-- Start of EXERCISE INPUTS --

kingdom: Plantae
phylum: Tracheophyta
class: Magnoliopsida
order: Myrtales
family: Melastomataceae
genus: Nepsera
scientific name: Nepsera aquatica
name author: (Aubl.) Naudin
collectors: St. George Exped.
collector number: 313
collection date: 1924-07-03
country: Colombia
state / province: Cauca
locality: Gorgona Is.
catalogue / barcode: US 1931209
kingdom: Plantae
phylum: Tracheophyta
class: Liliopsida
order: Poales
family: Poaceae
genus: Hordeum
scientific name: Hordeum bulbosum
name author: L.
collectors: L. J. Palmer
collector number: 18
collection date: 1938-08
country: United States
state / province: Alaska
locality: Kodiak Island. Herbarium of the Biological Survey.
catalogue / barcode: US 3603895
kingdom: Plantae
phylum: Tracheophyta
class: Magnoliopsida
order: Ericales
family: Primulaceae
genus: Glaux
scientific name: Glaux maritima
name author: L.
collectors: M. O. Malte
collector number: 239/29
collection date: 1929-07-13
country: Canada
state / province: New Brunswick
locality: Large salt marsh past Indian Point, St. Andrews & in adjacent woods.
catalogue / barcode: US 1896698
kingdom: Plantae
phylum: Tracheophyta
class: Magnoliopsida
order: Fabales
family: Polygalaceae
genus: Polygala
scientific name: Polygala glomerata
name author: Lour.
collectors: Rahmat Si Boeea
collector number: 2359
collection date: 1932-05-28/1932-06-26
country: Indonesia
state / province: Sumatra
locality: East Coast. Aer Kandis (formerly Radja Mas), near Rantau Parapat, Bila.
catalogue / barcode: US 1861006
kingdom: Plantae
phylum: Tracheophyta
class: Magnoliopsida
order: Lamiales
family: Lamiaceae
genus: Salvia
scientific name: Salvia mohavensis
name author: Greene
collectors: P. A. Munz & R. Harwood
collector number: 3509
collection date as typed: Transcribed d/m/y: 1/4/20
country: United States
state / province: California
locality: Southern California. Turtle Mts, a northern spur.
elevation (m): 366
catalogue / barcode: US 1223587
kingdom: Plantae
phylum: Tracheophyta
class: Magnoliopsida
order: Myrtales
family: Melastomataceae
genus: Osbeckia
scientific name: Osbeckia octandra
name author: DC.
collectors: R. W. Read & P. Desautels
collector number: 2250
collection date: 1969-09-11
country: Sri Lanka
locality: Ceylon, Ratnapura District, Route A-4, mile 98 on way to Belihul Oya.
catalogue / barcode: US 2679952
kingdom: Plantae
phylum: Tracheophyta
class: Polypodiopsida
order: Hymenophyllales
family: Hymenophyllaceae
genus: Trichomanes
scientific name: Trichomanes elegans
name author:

-- End of EXERCISE INPUTS --

REQUIRED WORK
Rewrite all the lines of the records above as a single numbered list, omitting any blank lines.

TASK RESPONSE
1. kingdom: Plantae
2. phylum: Tracheophyta
3. class: Magnoliopsida
4. order: Myrtales
5. family: Melastomataceae
6. genus: Nepsera
7. scientific name: Nepsera aquatica
8. name author: (Aubl.) Naudin
9. collectors: St. George Exped.
10. collector number: 313
11. collection date: 1924-07-03
12. country: Colombia
13. state / province: Cauca
14. locality: Gorgona Is.
15. catalogue / barcode: US 1931209
16. kingdom: Plantae
17. phylum: Tracheophyta
18. class: Liliopsida
19. order: Poales
20. family: Poaceae
21. genus: Hordeum
22. scientific name: Hordeum bulbosum
23. name author: L.
24. collectors: L. J. Palmer
25. collector number: 18
26. collection date: 1938-08
27. country: United States
28. state / province: Alaska
29. locality: Kodiak Island. Herbarium of the Biological Survey.
30. catalogue / barcode: US 3603895
31. kingdom: Plantae
32. phylum: Tracheophyta
33. class: Magnoliopsida
34. order: Ericales
35. family: Primulaceae
36. genus: Glaux
37. scientific name: Glaux maritima
38. name author: L.
39. collectors: M. O. Malte
40. collector number: 239/29
41. collection date: 1929-07-13
42. country: Canada
43. state / province: New Brunswick
44. locality: Large salt marsh past Indian Point, St. Andrews & in adjacent woods.
45. catalogue / barcode: US 1896698
46. kingdom: Plantae
47. phylum: Tracheophyta
48. class: Magnoliopsida
49. order: Fabales
50. family: Polygalaceae
51. genus: Polygala
52. scientific name: Polygala glomerata
53. name author: Lour.
54. collectors: Rahmat Si Boeea
55. collector number: 2359
56. collection date: 1932-05-28/1932-06-26
57. country: Indonesia
58. state / province: Sumatra
59. locality: East Coast. Aer Kandis (formerly Radja Mas), near Rantau Parapat, Bila.
60. catalogue / barcode: US 1861006
61. kingdom: Plantae
62. phylum: Tracheophyta
63. class: Magnoliopsida
64. order: Lamiales
65. family: Lamiaceae
66. genus: Salvia
67. scientific name: Salvia mohavensis
68. name author: Greene
69. collectors: P. A. Munz & R. Harwood
70. collector number: 3509
71. collection date as typed: Transcribed d/m/y: 1/4/20
72. country: United States
73. state / province: California
74. locality: Southern California. Turtle Mts, a northern spur.
75. elevation (m): 366
76. catalogue / barcode: US 1223587
77. kingdom: Plantae
78. phylum: Tracheophyta
79. class: Magnoliopsida
80. order: Myrtales
81. family: Melastomataceae
82. genus: Osbeckia
83. scientific name: Osbeckia octandra
84. name author: DC.
85. collectors: R. W. Read & P. Desautels
86. collector number: 2250
87. collection date: 1969-09-11
88. country: Sri Lanka
89. locality: Ceylon, Ratnapura District, Route A-4, mile 98 on way to Belihul Oya.
90. catalogue / barcode: US 2679952
91. kingdom: Plantae
92. phylum: Tracheophyta
93. class: Polypodiopsida
94. order: Hymenophyllales
95. family: Hymenophyllaceae
96. genus: Trichomanes
97. scientific name: Trichomanes elegans
98. name author:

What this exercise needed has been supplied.